In France, the pragmatic Premier Lionel Jospin is having to navigate carefully between left and right; in Germany, Mr. Schrder cannot ignore the power of traditional trade unions; only in Britain can the government count on broad public support for its vision of the future.
In the deepest trouble, as he struggles to build the "New Middle" that he used successfully as an election slogan little more than a year ago, is German Chancellor Schrder.
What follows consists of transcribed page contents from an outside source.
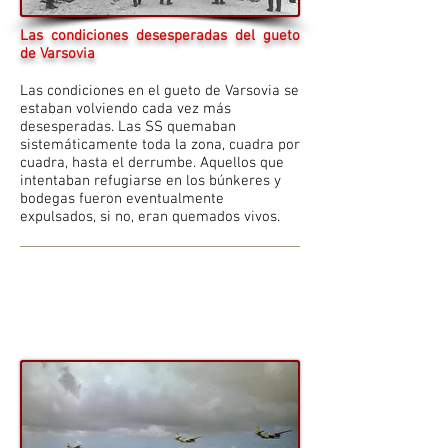
Las condiciones desesperadas del gueto
de Varsovia
Las condiciones en el gueto de Varsovia se
estaban volviendo cada vez más
desesperadas. Las SS quemaban
sistemáticamente toda la zona, cuadra por
cuadra, hasta el derrumbe. Aquellos que
intentaban refugiarse en los búnkeres y
bodegas fueron eventualmente
expulsados, si no, eran quemados vivos.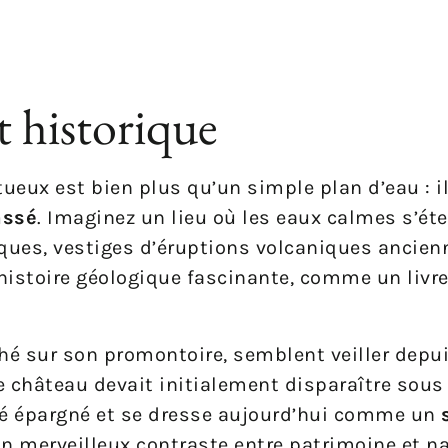
t historique
tueux est bien plus qu’un simple plan d’eau : i
assé
. Imaginez un lieu où les eaux calmes s’ét
ques, vestiges d’éruptions volcaniques ancienn
istoire géologique fascinante, comme un livre
ché sur son promontoire, semblent veiller depu
e château devait initialement disparaître sous
 été épargné et se dresse aujourd’hui comme un
 un merveilleux contraste entre patrimoine et na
This autumn he and his Social Democratic Party have suffered a string of humiliating defeats in state and regional elections, sometimes garnering only half the support they won a year ago. Violent struggles within the ruling party, between its left and right wings, and spats with the environmentalist-oriented Greens, their coalition partner, have left the impression of a floundering and directionless government.
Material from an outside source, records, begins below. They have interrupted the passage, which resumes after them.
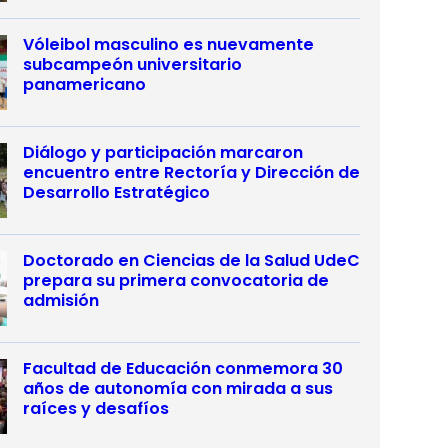
Vóleibol masculino es nuevamente
subcampeón universitario
panamericano
Diálogo y participación marcaron
encuentro entre Rectoría y Dirección de
Desarrollo Estratégico
Doctorado en Ciencias de la Salud UdeC
prepara su primera convocatoria de
admisión
Facultad de Educación conmemora 30
años de autonomía con mirada a sus
raíces y desafíos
"It is not clear exactly what Schrder's vision is," says Anke Hassel, a researcher at the Max Planck Institute, a Cologne-based think tank. "There is a contradiction between what he says and what he does."
'Vision' falls short
The vision should have come with a joint declaration Schrder issued with Mr. Blair in June, titled "Europe: The Third Way, Die Neue Mitte." The statement called on the two leaders' European peers to deregulate markets, cut taxes, and hold down public spending. The spirit behind it was the one that has moved the British Labour Party since it took office two years ago - to broaden individual opportunity, rather than to guarantee social protection from the state.
But this enraged the left wingers in Schrder's party, who had scarcely been consulted. The attitude also perturbed voters. "Schrder's dilemma is how to mobilize old Social Democratic voters and the New Middle at the same time," says Christoph Strnck, a ruling party adviser.
At the same time, predicts Dr. Hassel, "the trade unions are going to be an obstacle" to Schrder's hopes to streamline the German economy. "They are certainly not going to support him in cutting social spending and changing the labor market" to make it more flexible, she points out.
The government's austerity budget, unveiled this summer, has already proved unpopular. But while Schrder risks more unpopularity with his New Middle rhetoric, he has yet to actually implement the reforms he says will regenerate the sluggish German economy.
Taking quite the opposite tack on the other side of the Rhine is French Prime Minister Jospin. Sheltering behind his image of a more traditional socialist, he has preserved his popularity while carrying out a set of reformist policies that Schrder can only envy.
Jospin has privatized more state-owned companies than his two conservative predecessors combined, has stood aside as a wave of mergers and aggressive takeovers have reshaped French capitalism along US lines.
Even his flagship piece of social legislation - reducing the workweek to 35 hours - leaves employers freer to impose more flexible labor habits.
But French sensibilities came to the surface when tire giant Michelin last month announced it was cutting 7,500 jobs in Europe within half an hour of declaring a 17 percent rise in profits. Jospin denounced the move as "unacceptable," but when he was asked what the government should do about it, he replied, "I do not think that from now on the state can administer the economy."
That observation, unremarkable enough in Britain or the United States, sparked an outraged public debate that reminded Jospin of the narrowness of the path he is treading.
"The government was seen to think it was unable to do anything about something it said was unacceptable, and that looked like weakness," says Gerard Grunberg, author of several books on the French Socialist Party.
"The French Socialist movement still cannot accept that the state should not interfere too much in economic affairs," he adds.
"At bottom, Jospin's policy is one of adapting to economic changes, but this row could be a nuisance to him."
Jospin's troubles, and Schrder's struggles, set beside Blair's relatively easy ride, illustrate how much of an advantage the British leader enjoys when it comes to public attitudes, which are by no means shared on the Continent.
"The real revolution that [British Conservative Prime Minister Margaret] Thatcher accomplished was in changing popular expectations," says David Walker, a political analyst in London.
"People here don't expect anymore to rely on the state when they are old, for example," Mr. Walker adds.
If the French and German electorates felt like that, the Third Way would be a good deal straighter and smoother elsewhere in Europe.